Governor Greg Abbott has warned that while the state has made some progress, the corona virus has not yet “conquered” and “it will take a while” to eradicate it.

Meanwhile, Florida saw a drop in the 7-day average of the new Covid-19 cases on Sunday by more than 14%, and Arizona reported a drop of more than 10%, according to Johns Hopkins data. Cases in California are also slowly starting to decline, with the seven-day average falling more than 8%.

According to Johns Hopkins, California, Texas and Florida lead New York, which was the nation’s epicenter earlier this year in terms of total infections.

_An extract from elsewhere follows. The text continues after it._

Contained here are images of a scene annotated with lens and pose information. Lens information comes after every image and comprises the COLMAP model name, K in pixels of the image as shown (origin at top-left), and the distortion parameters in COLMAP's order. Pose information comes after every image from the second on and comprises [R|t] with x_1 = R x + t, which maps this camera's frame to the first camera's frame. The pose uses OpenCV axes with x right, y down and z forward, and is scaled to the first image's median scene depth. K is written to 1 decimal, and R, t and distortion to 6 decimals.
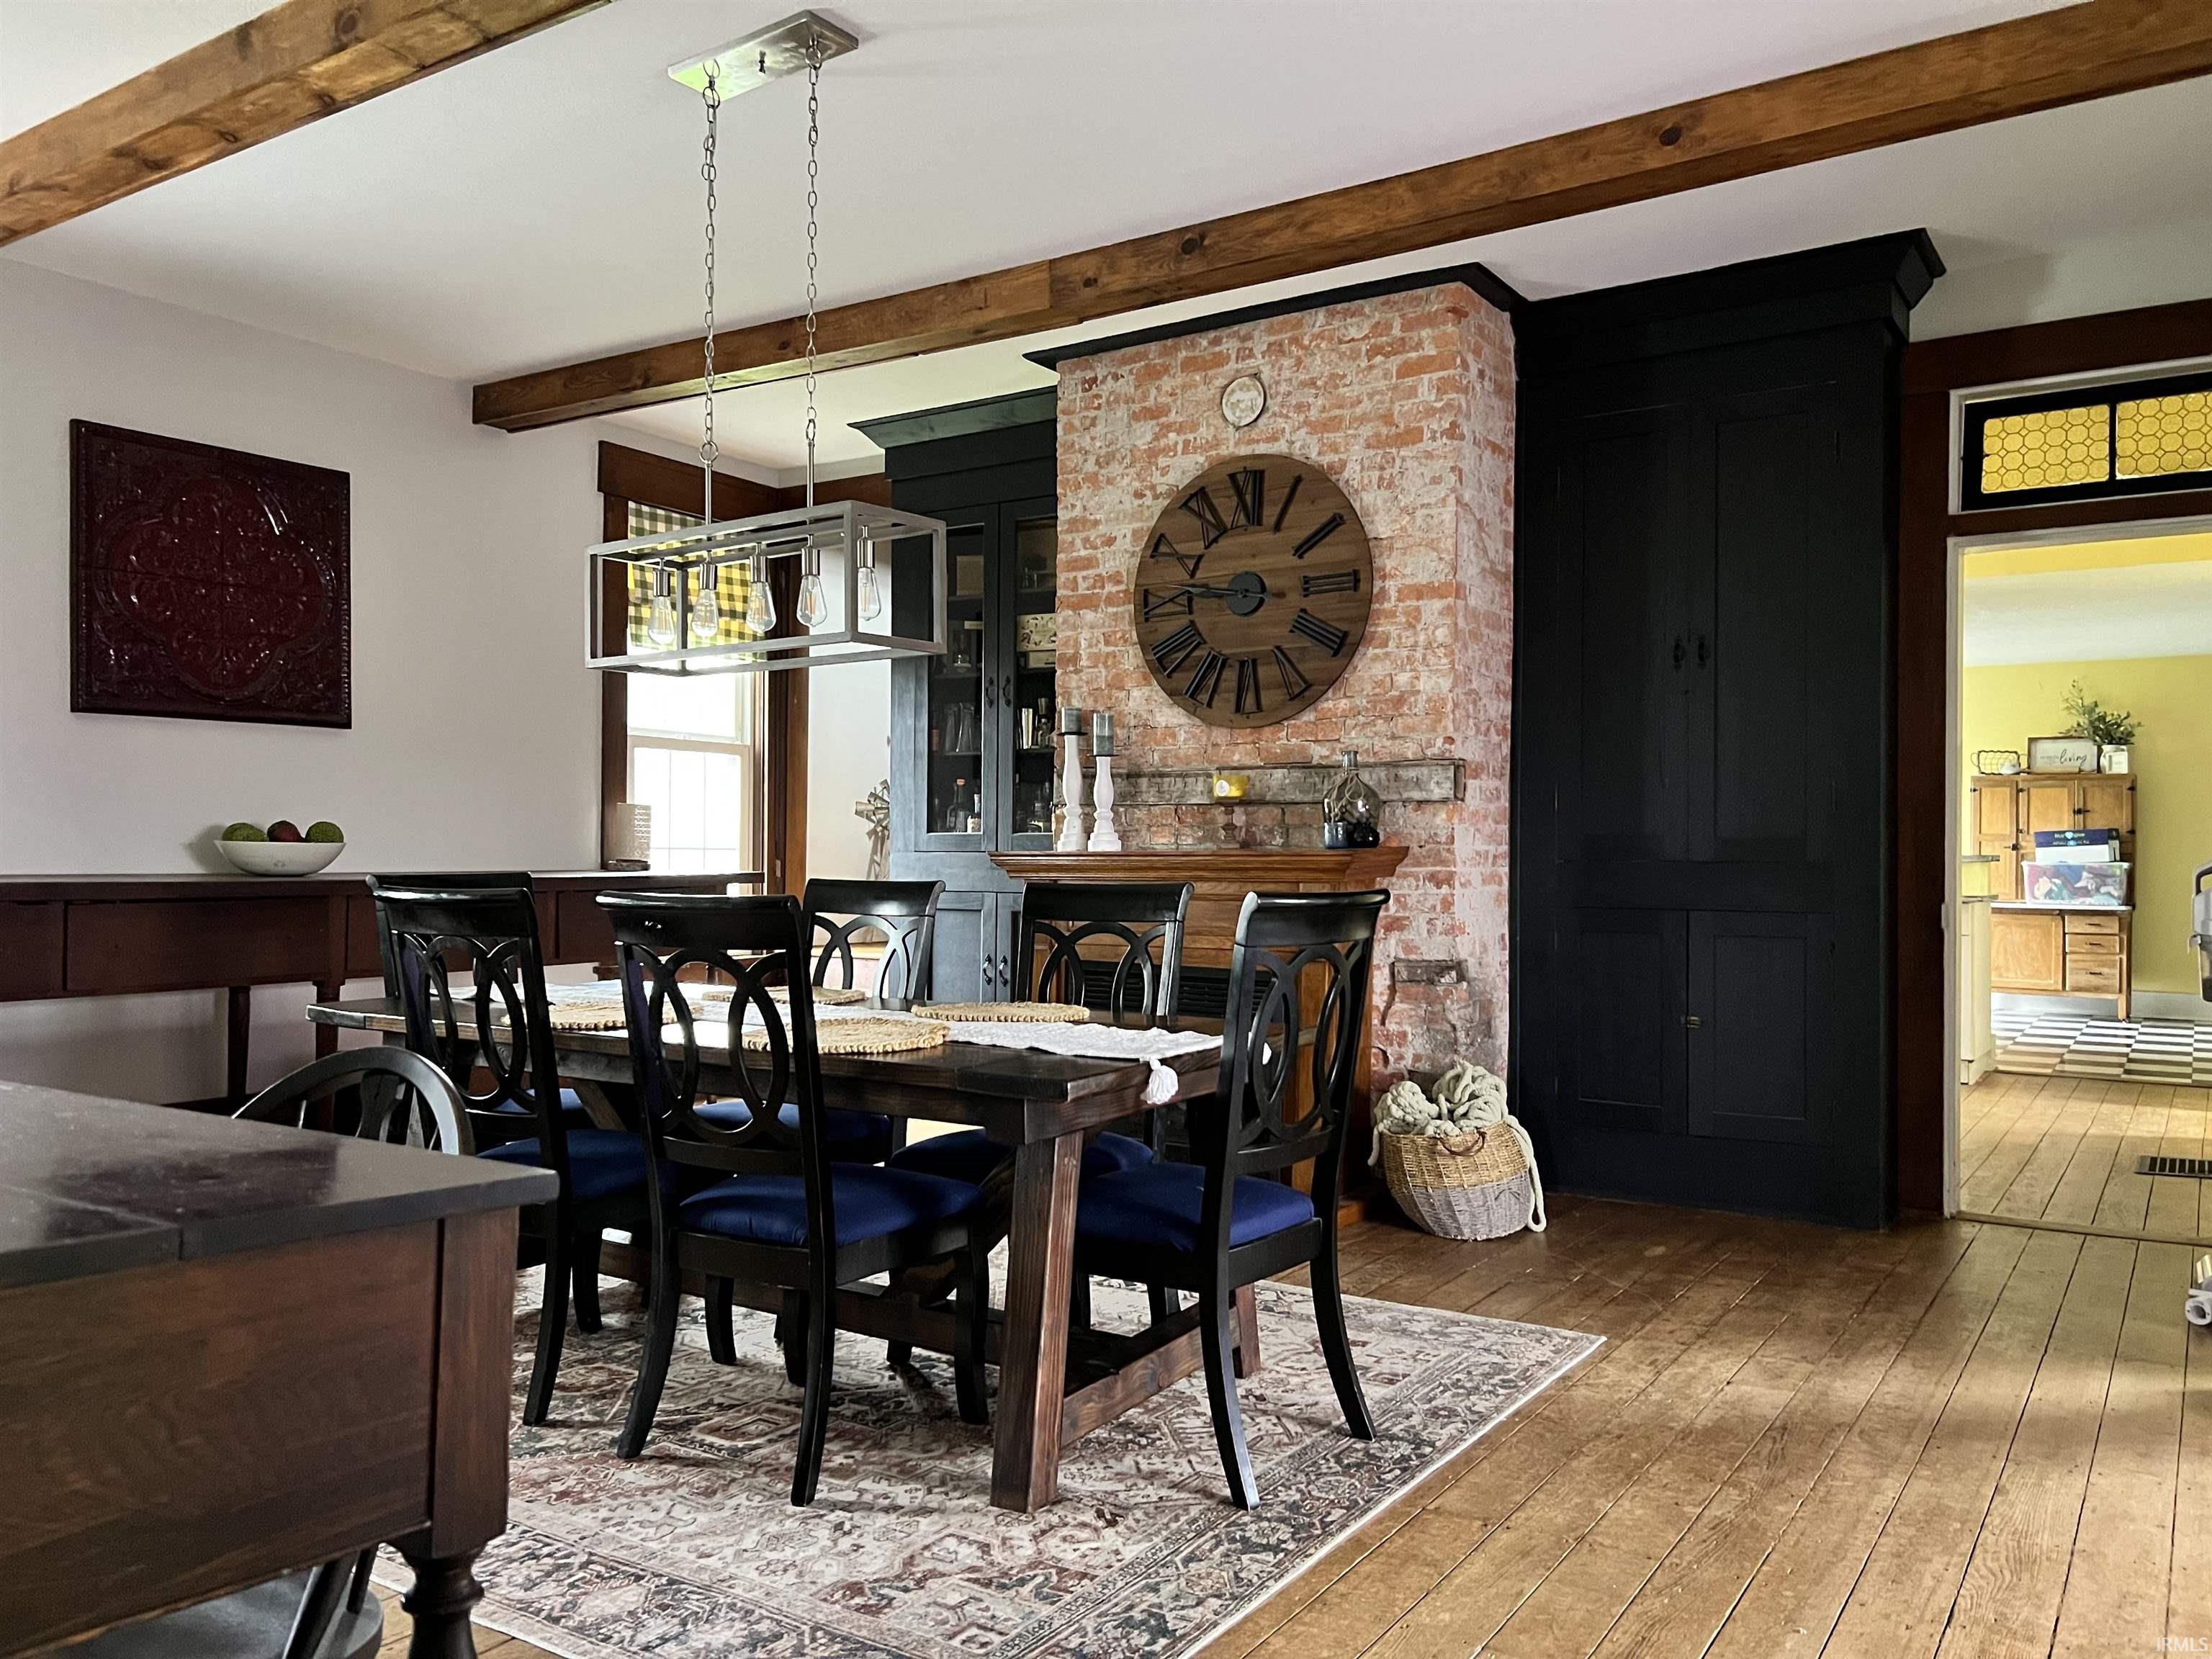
lens RADIAL K [[1673.8, 0, 1129.8], [0, 1673.8, 837.8], [0, 0, 1]] dist [0.102470, -0.111845]
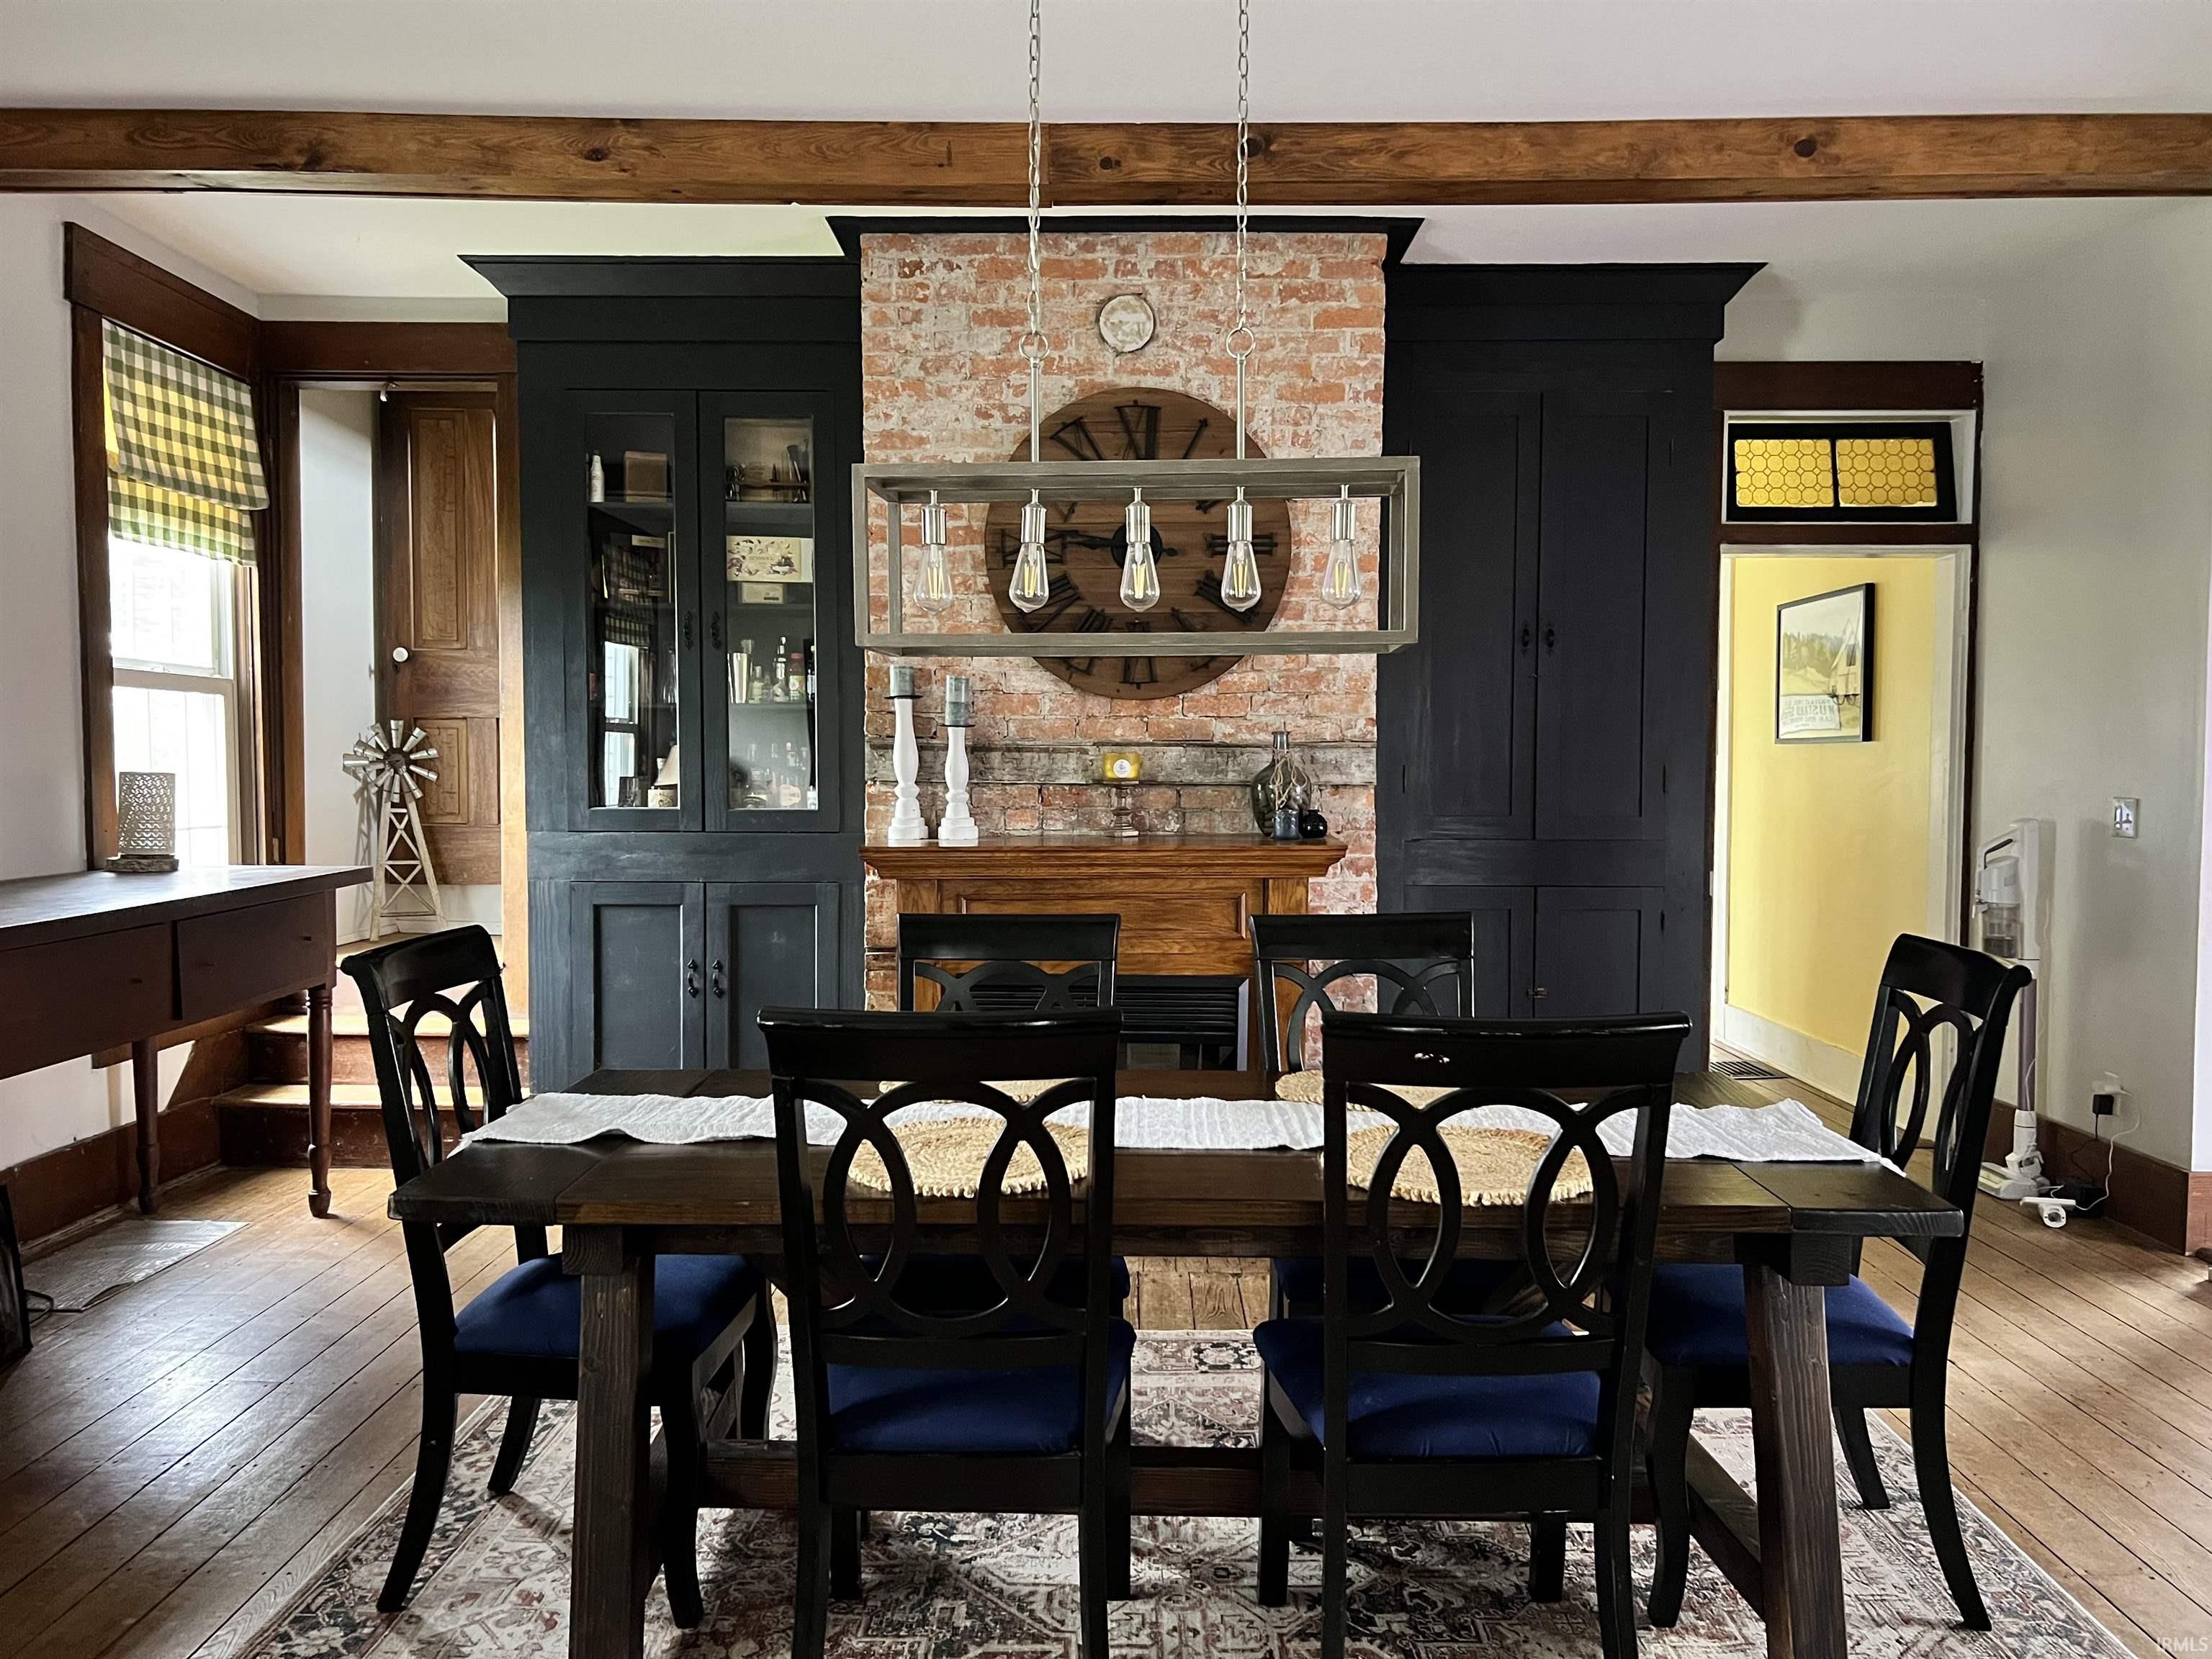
lens RADIAL K [[1673.8, 0, 1129.8], [0, 1673.8, 837.8], [0, 0, 1]] dist [0.102470, -0.111845]
pose [[0.836751, -0.027637, 0.546886, -0.423018], [-0.005462, 0.998255, 0.058804, -0.044736], [-0.547557, -0.052192, 0.835139, 0.257188]]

“Nobody declares victory,” said Adm. Brett Giroir, deputy secretary at HHS, told reporters in a conference call on Thursday. “Very much in line with what we’ve been saying over the past few weeks, we continue to see signs of progress across the sun belt and diffuse across the country.”

Although the cases seem to be declining, deaths from Covid-19 have been on the rise since early July. Coronavirus deaths tend to lag behind the reported cases, as epidemiologists say that it can take weeks for someone infected with the coronavirus to become seriously ill and possibly die.

According to a CNBC analysis of Johns Hopkins data, the United States reported another 1,047 deaths based on a seven-day average on Sunday, an increase of almost 15% over the previous week. California hit a record seven days on Sunday, growing almost 30% from a week ago.

In recent days, senior White House officials have begun to draw attention to other countries, mainly in the Midwest. Dr. Anthony Fauci has warned of rising positive rates or the percentage of positive tests in states like Indiana, Ohio, Tennessee, and Kentucky.

Dr. Deborah Birx, coordinator of the White House Coronavirus Task Force, said on Sunday that the US is “at a new stage” in the fight against the coronavirus, which is “extremely common” in both urban and rural communities.

“What we see today differs from March and April. It is extremely common … it is more common and is both rural and urban,” Birx said during an interview on CNN.

– CNBCs Nate Rattner contributed to this report.